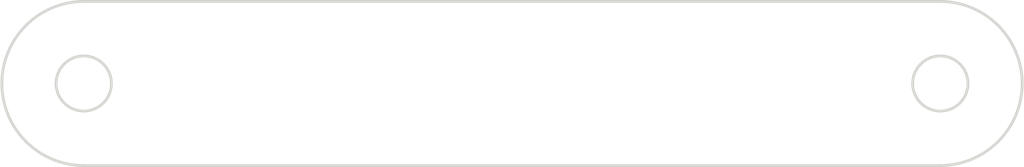
<source format=kicad_pcb>
(kicad_pcb (version 20171130) (host pcbnew "(5.1.9)-1")

  (general
    (thickness 1.6)
    (drawings 6)
    (tracks 0)
    (zones 0)
    (modules 0)
    (nets 1)
  )

  (page A4)
  (layers
    (0 F.Cu signal)
    (31 B.Cu signal)
    (32 B.Adhes user)
    (33 F.Adhes user)
    (34 B.Paste user)
    (35 F.Paste user)
    (36 B.SilkS user)
    (37 F.SilkS user)
    (38 B.Mask user)
    (39 F.Mask user)
    (40 Dwgs.User user)
    (41 Cmts.User user)
    (42 Eco1.User user)
    (43 Eco2.User user)
    (44 Edge.Cuts user)
    (45 Margin user)
    (46 B.CrtYd user)
    (47 F.CrtYd user)
    (48 B.Fab user)
    (49 F.Fab user)
  )

  (setup
    (last_trace_width 0.25)
    (trace_clearance 0.2)
    (zone_clearance 0.508)
    (zone_45_only no)
    (trace_min 0.2)
    (via_size 0.8)
    (via_drill 0.4)
    (via_min_size 0.4)
    (via_min_drill 0.3)
    (uvia_size 0.3)
    (uvia_drill 0.1)
    (uvias_allowed no)
    (uvia_min_size 0.2)
    (uvia_min_drill 0.1)
    (edge_width 0.1)
    (segment_width 0.2)
    (pcb_text_width 0.3)
    (pcb_text_size 1.5 1.5)
    (mod_edge_width 0.15)
    (mod_text_size 1 1)
    (mod_text_width 0.15)
    (pad_size 1.524 1.524)
    (pad_drill 0.762)
    (pad_to_mask_clearance 0)
    (aux_axis_origin 0 0)
    (visible_elements 7FFFF7FF)
    (pcbplotparams
      (layerselection 0x010fc_ffffffff)
      (usegerberextensions false)
      (usegerberattributes true)
      (usegerberadvancedattributes true)
      (creategerberjobfile true)
      (excludeedgelayer true)
      (linewidth 0.100000)
      (plotframeref false)
      (viasonmask false)
      (mode 1)
      (useauxorigin false)
      (hpglpennumber 1)
      (hpglpenspeed 20)
      (hpglpendiameter 15.000000)
      (psnegative false)
      (psa4output false)
      (plotreference false)
      (plotvalue false)
      (plotinvisibletext false)
      (padsonsilk false)
      (subtractmaskfromsilk false)
      (outputformat 1)
      (mirror false)
      (drillshape 0)
      (scaleselection 1)
      (outputdirectory ""))
  )

  (net 0 "")

  (net_class Default "This is the default net class."
    (clearance 0.2)
    (trace_width 0.25)
    (via_dia 0.8)
    (via_drill 0.4)
    (uvia_dia 0.3)
    (uvia_drill 0.1)
  )

  (gr_circle (center 152.995441 98.226645) (end 153.995441 98.226645) (layer Edge.Cuts) (width 0.1) (tstamp 60B6BC06))
  (gr_line (start 183.951717 95.25008) (end 152.995441 95.25008) (layer Edge.Cuts) (width 0.1) (tstamp 60B6BC14))
  (gr_circle (center 183.951717 98.226645) (end 184.951717 98.226645) (layer Edge.Cuts) (width 0.1) (tstamp 60B6BC00))
  (gr_arc (start 152.995441 98.226645) (end 152.995441 95.25008) (angle -180) (layer Edge.Cuts) (width 0.1))
  (gr_arc (start 183.951717 98.226645) (end 183.951717 101.20321) (angle -180) (layer Edge.Cuts) (width 0.1))
  (gr_line (start 152.995441 101.20321) (end 183.951717 101.20321) (layer Edge.Cuts) (width 0.1) (tstamp 60B6BC15))

)

</source>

### Exercise goal
What you give back must match the material word for word, with no images included.

### Result
<source format=kicad_pcb>
(kicad_pcb (version 20171130) (host pcbnew "(5.1.9)-1")

  (general
    (thickness 1.6)
    (drawings 6)
    (tracks 0)
    (zones 0)
    (modules 0)
    (nets 1)
  )

  (page A4)
  (layers
    (0 F.Cu signal)
    (31 B.Cu signal)
    (32 B.Adhes user)
    (33 F.Adhes user)
    (34 B.Paste user)
    (35 F.Paste user)
    (36 B.SilkS user)
    (37 F.SilkS user)
    (38 B.Mask user)
    (39 F.Mask user)
    (40 Dwgs.User user)
    (41 Cmts.User user)
    (42 Eco1.User user)
    (43 Eco2.User user)
    (44 Edge.Cuts user)
    (45 Margin user)
    (46 B.CrtYd user)
    (47 F.CrtYd user)
    (48 B.Fab user)
    (49 F.Fab user)
  )

  (setup
    (last_trace_width 0.25)
    (trace_clearance 0.2)
    (zone_clearance 0.508)
    (zone_45_only no)
    (trace_min 0.2)
    (via_size 0.8)
    (via_drill 0.4)
    (via_min_size 0.4)
    (via_min_drill 0.3)
    (uvia_size 0.3)
    (uvia_drill 0.1)
    (uvias_allowed no)
    (uvia_min_size 0.2)
    (uvia_min_drill 0.1)
    (edge_width 0.1)
    (segment_width 0.2)
    (pcb_text_width 0.3)
    (pcb_text_size 1.5 1.5)
    (mod_edge_width 0.15)
    (mod_text_size 1 1)
    (mod_text_width 0.15)
    (pad_size 1.524 1.524)
    (pad_drill 0.762)
    (pad_to_mask_clearance 0)
    (aux_axis_origin 0 0)
    (visible_elements 7FFFF7FF)
    (pcbplotparams
      (layerselection 0x010fc_ffffffff)
      (usegerberextensions false)
      (usegerberattributes true)
      (usegerberadvancedattributes true)
      (creategerberjobfile true)
      (excludeedgelayer true)
      (linewidth 0.100000)
      (plotframeref false)
      (viasonmask false)
      (mode 1)
      (useauxorigin false)
      (hpglpennumber 1)
      (hpglpenspeed 20)
      (hpglpendiameter 15.000000)
      (psnegative false)
      (psa4output false)
      (plotreference false)
      (plotvalue false)
      (plotinvisibletext false)
      (padsonsilk false)
      (subtractmaskfromsilk false)
      (outputformat 1)
      (mirror false)
      (drillshape 0)
      (scaleselection 1)
      (outputdirectory ""))
  )

  (net 0 "")

  (net_class Default "This is the default net class."
    (clearance 0.2)
    (trace_width 0.25)
    (via_dia 0.8)
    (via_drill 0.4)
    (uvia_dia 0.3)
    (uvia_drill 0.1)
  )

  (gr_circle (center 152.995441 98.226645) (end 153.995441 98.226645) (layer Edge.Cuts) (width 0.1) (tstamp 60B6BC06))
  (gr_line (start 183.951717 95.25008) (end 152.995441 95.25008) (layer Edge.Cuts) (width 0.1) (tstamp 60B6BC14))
  (gr_circle (center 183.951717 98.226645) (end 184.951717 98.226645) (layer Edge.Cuts) (width 0.1) (tstamp 60B6BC00))
  (gr_arc (start 152.995441 98.226645) (end 152.995441 95.25008) (angle -180) (layer Edge.Cuts) (width 0.1))
  (gr_arc (start 183.951717 98.226645) (end 183.951717 101.20321) (angle -180) (layer Edge.Cuts) (width 0.1))
  (gr_line (start 152.995441 101.20321) (end 183.951717 101.20321) (layer Edge.Cuts) (width 0.1) (tstamp 60B6BC15))

)

</source>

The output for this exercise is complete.